At Google's parent company Alphabet's annual meeting today, shareholders are planning to introduce 13 resolutions calling for a range of changes at the company. The most dramatic, by far, is a proposal to break the company into smaller pieces before the U.S. government forces the move. 

Like other major tech companies facing shareholder activism, the proposals are all likely to fail due to the multi-class share system that vests most of the voting control with insiders. In this case, founders Sergey Brin and Larry Page control a combined 51 percent of voting shares.

In fact, another of the proposals introduced would change that structure so that every share has an equal vote. Over the past few years, this proposal has garnered as much as 88 percent of non-insider votes, signaling that there is actual energy behind the movement to wrest absolute control from Google's founders, but so far the company hasn't been interested in making a change.

After a series of mounting challenges including increase regulatory scrutiny, privacy concerns, and employee walkouts, Google is under immense pressure to make change, but the real question is, will these moves result in more than a symbolic statement?

Probably not.

A proposal to break up Google.

The reason shareholders want to break up the company has to do with two factors. First, they believe there would be increased value unlocked by separating out business functions like Gmail, GoogleAds, or search. 

Second, the shareholders believe that Google is going to be forced to break up eventually, so it's better to do so on its own terms. I'm not convinced Google is sure to lose any case that regulators may bring, but that's not the only consideration. Even the battle could cause deep wounds to the company for the foreseeable future.

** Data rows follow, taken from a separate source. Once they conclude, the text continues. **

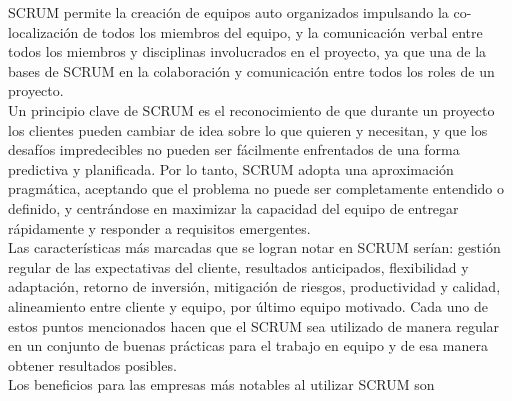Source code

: \documentclass[../pfc.tex]{subfiles}
\begin{document}
	SCRUM permite la creación de equipos auto organizados impulsando la co-localización de todos los miembros del equipo, y la comunicación verbal entre todos los miembros y disciplinas involucrados en el proyecto, ya que una de la bases de SCRUM en la colaboración y comunicación entre todos los roles de un proyecto. \\
	
	Un principio clave de SCRUM es el reconocimiento de que durante un proyecto los clientes pueden cambiar de idea sobre lo que quieren y necesitan, y que los desafíos impredecibles no pueden ser fácilmente enfrentados de una forma predictiva y planificada. Por lo tanto, SCRUM adopta una aproximación pragmática, aceptando que el problema no puede ser completamente entendido o definido, y centrándose en maximizar la capacidad del equipo de entregar rápidamente y responder a requisitos emergentes.\\
	
	Las características más marcadas que se logran notar en SCRUM serían: gestión regular de las expectativas del cliente, resultados anticipados, flexibilidad y adaptación, retorno de inversión, mitigación de riesgos, productividad y calidad, alineamiento entre cliente y equipo, por último equipo motivado. Cada uno de estos puntos mencionados hacen que el SCRUM sea utilizado de manera regular en un conjunto de buenas prácticas para el trabajo en equipo y de esa manera obtener resultados posibles.\\
	
	Los beneficios para las empresas más notables al utilizar SCRUM son
	
\end{document}
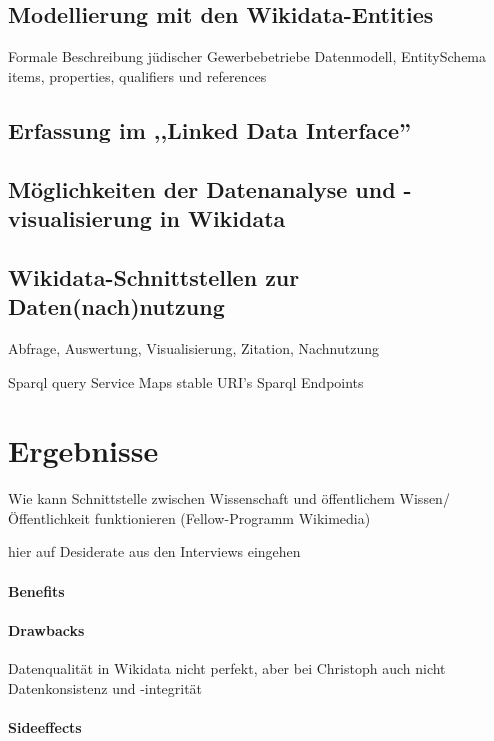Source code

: \subsection{Modellierung mit den Wikidata-Entities}
Formale Beschreibung jüdischer Gewerbebetriebe Datenmodell, 
EntitySchema items, properties, qualifiers und references
\subsection{Erfassung im ,,Linked Data Interface''}

\subsection{Möglichkeiten der Datenanalyse und -visualisierung in Wikidata}

\subsection{Wikidata-Schnittstellen zur Daten(nach)nutzung}

Abfrage, Auswertung, Visualisierung, Zitation, Nachnutzung

Sparql query Service
Maps
stable URI's
Sparql Endpoints

\section{Ergebnisse}

Wie kann Schnittstelle zwischen Wissenschaft und öffentlichem Wissen/ Öffentlichkeit funktionieren (Fellow-Programm Wikimedia)

hier auf Desiderate aus den Interviews eingehen

\paragraph{Benefits}

\paragraph{Drawbacks}

Datenqualität in Wikidata nicht perfekt, aber bei Christoph auch nicht
Datenkonsistenz und -integrität

\paragraph{Sideeffects}

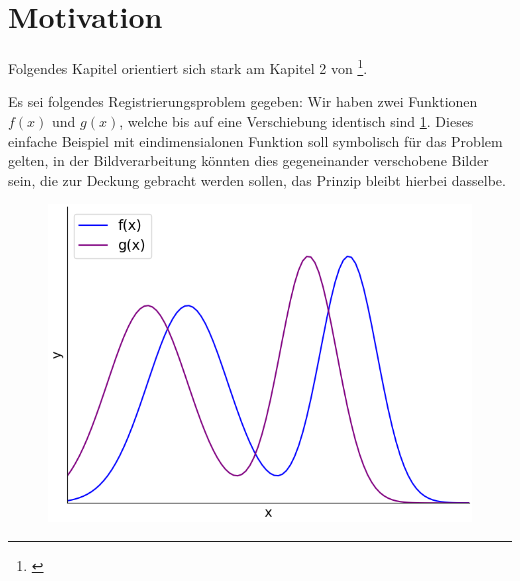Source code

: %
%
%

\section{Motivation
\label{mellin:section:teil1}}

Folgendes Kapitel orientiert sich stark am Kapitel 2 von \footnote{\cite{mellin:mellin-transform-method}}.

Es sei folgendes Registrierungsproblem gegeben: Wir haben zwei Funktionen $f(x)$ und $g(x)$, welche bis auf eine Verschiebung 
identisch sind \ref{fig:mellin:f1}. Dieses einfache Beispiel mit eindimensialonen Funktion soll symbolisch für das Problem gelten,
in der Bildverarbeitung könnten dies gegeneinander verschobene Bilder sein, die zur Deckung gebracht werden sollen, das Prinzip 
bleibt hierbei dasselbe.
\begin{figure}
    \centering
    \includegraphics[width=.5\textwidth]{papers/mellin/images/f1}
    \caption{}
    \label{fig:mellin:f1}
\end{figure}

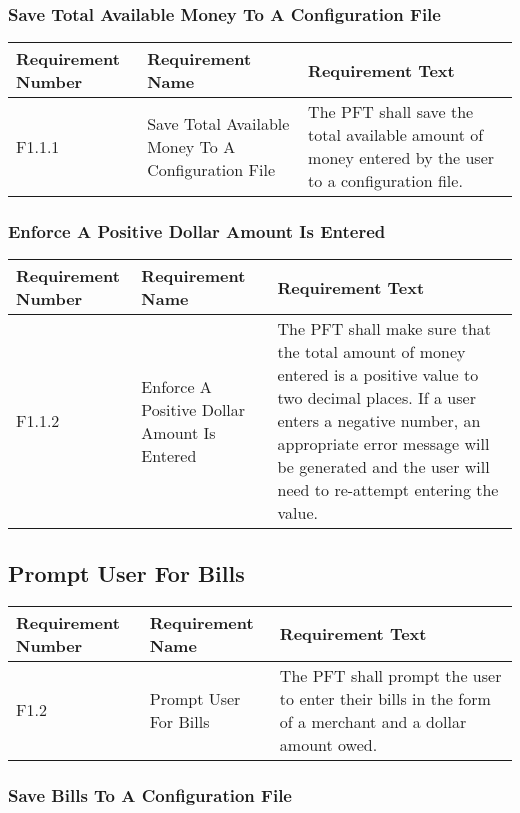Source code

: \documentclass{article}
\begin{document}
\subsubsection{Save Total Available Money To A Configuration File}

\begin{longtable}{|p{2cm}|p{6cm}| p{6cm}|}
    \hline
    \textbf{Requirement Number} & \textbf{Requirement Name} & \textbf{Requirement Text}\\
    \hline
    F1.1.1 & Save Total Available Money To A Configuration File & The PFT shall save the total available amount of money entered by the user to a configuration file. \\
    \hline
\end{longtable}

\subsubsection{Enforce A Positive Dollar Amount Is Entered}

\begin{longtable}{|p{2cm}|p{6cm}| p{6cm}|}
    \hline
    \textbf{Requirement Number} & \textbf{Requirement Name} & \textbf{Requirement Text}\\
    \hline
    F1.1.2 & Enforce A Positive Dollar Amount Is Entered & The PFT shall make sure that the total amount of money entered is a positive value to two decimal places. If a user enters a negative number, an appropriate error message will be generated and the user will need to re-attempt entering the value. \\
    \hline
\end{longtable}

\subsection{Prompt User For Bills}

\begin{longtable}{|p{2cm}|p{6cm}| p{6cm}|}
    \hline
    \textbf{Requirement Number} & \textbf{Requirement Name} & \textbf{Requirement Text}\\
    \hline
    F1.2 & Prompt User For Bills & The PFT shall prompt the user to enter their bills in the form of a merchant and a dollar amount owed. \\
    \hline
\end{longtable}

\subsubsection{Save Bills To A Configuration File}
\end{document}
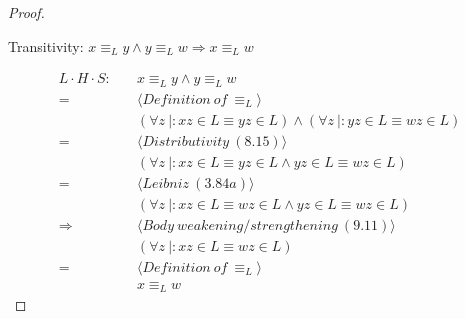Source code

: \documentclass[11pt]{article}
\newenvironment{problem}[2][Problem]{\begin{trivlist}
\item[\hskip \labelsep {\bfseries #1}\hskip \labelsep {\bfseries #2.}]}{\end{trivlist}}
\begin{document}
\begin{proof}
\begin{problem}[Part]{3}
Transitivity: $x \equiv_{L} y \wedge y \equiv_{L} w \Rightarrow x \equiv_{L} w$
\end{problem}
\begin{align*}
L \cdot H  \cdot S: &\quad x \equiv_{L} y \wedge y \equiv_{L} w \\
= &\quad \langle Definition \ of \ \equiv_{L} \rangle \\
&\quad (\forall z \ |: xz \in L \equiv yz \in L) \wedge (\forall z \ |: yz \in L \equiv wz \in L) \\
= &\quad \langle Distributivity \ (8.15) \rangle \\
&\quad (\forall z \ |: xz \in L \equiv yz \in L \wedge yz \in L \equiv wz \in L) \\
= &\quad \langle Leibniz \ (3.84 a) \rangle \\
&\quad (\forall z \ |: xz \in L \equiv wz \in L \wedge yz \in L \equiv wz \in L) \\
\Rightarrow &\quad \langle Body \ weakening/strengthening \ (9.11) \rangle \\
&\quad (\forall z \ |: xz \in L \equiv wz \in L) \\
= &\quad \langle Definition \ of \ \equiv_{L} \rangle \\
&\quad x \equiv_{L} w
\end{align*}
\end{proof}
\end{document}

The bigger problem for shareholders is that these proposals have no chance of passing, meaning that they "own" part of a company over which they have no voice. Believe it or not, it's a problem for Google as well.

The founder's temptation.

As a founder, it's tempting to think of the business you created as 'yours.' At first, in many ways, it is. You may very well own 100 percent of the company, make all the decisions, and in many cases be the only employee. But as you grow, your role and your responsibilities change. 

As soon as you bring on employees you become responsible for providing an environment where they can grow and thrive. You also become, in some ways, responsible for the financial well-being of others. The decisions you make directly affect them and their families.

When you bring on investors, your role changes again. In exchange for financing, you give up not only some ownership, but also autonomy. Every founder would love to be able to bring on investors' cash, without having to give up any control, but that isn't the way it works. Even if you maintain effective control of your business, you are now responsible to people who have directly invested not just in your company, but in you and your idea.

Lately, when tech companies go public, they've gotten away with taking shareholder's cash without letting go of control. The problem is that founders and shareholders have different priorities and that dynamic requires a careful balance that doesn't exist when founders maintain overall control. 

An increasingly common problem.

It's not entirely the founders' fault. Investors have been eager to put their money in the hottest new thing in hopes of oversized returns, and in that there has been almost no incentive to give shareholders a vote equal to their ownership. 

Google isn't the only one. Facebook has faced similar pressure from shareholders to remove CEO Mark Zuckerberg from the Chairman's role, but like Google, he exerts extraordinary control over the voting shares of the company. 

If you're an investor, you have to ask yourself how many of your resources do you want to trust with a company that believes that only its founders know best. 

And if you are a small business owner, consider that as you grow, yours isn't the only voice with something valuable to say. The people who have put their money where their mouth is deserve to be heard.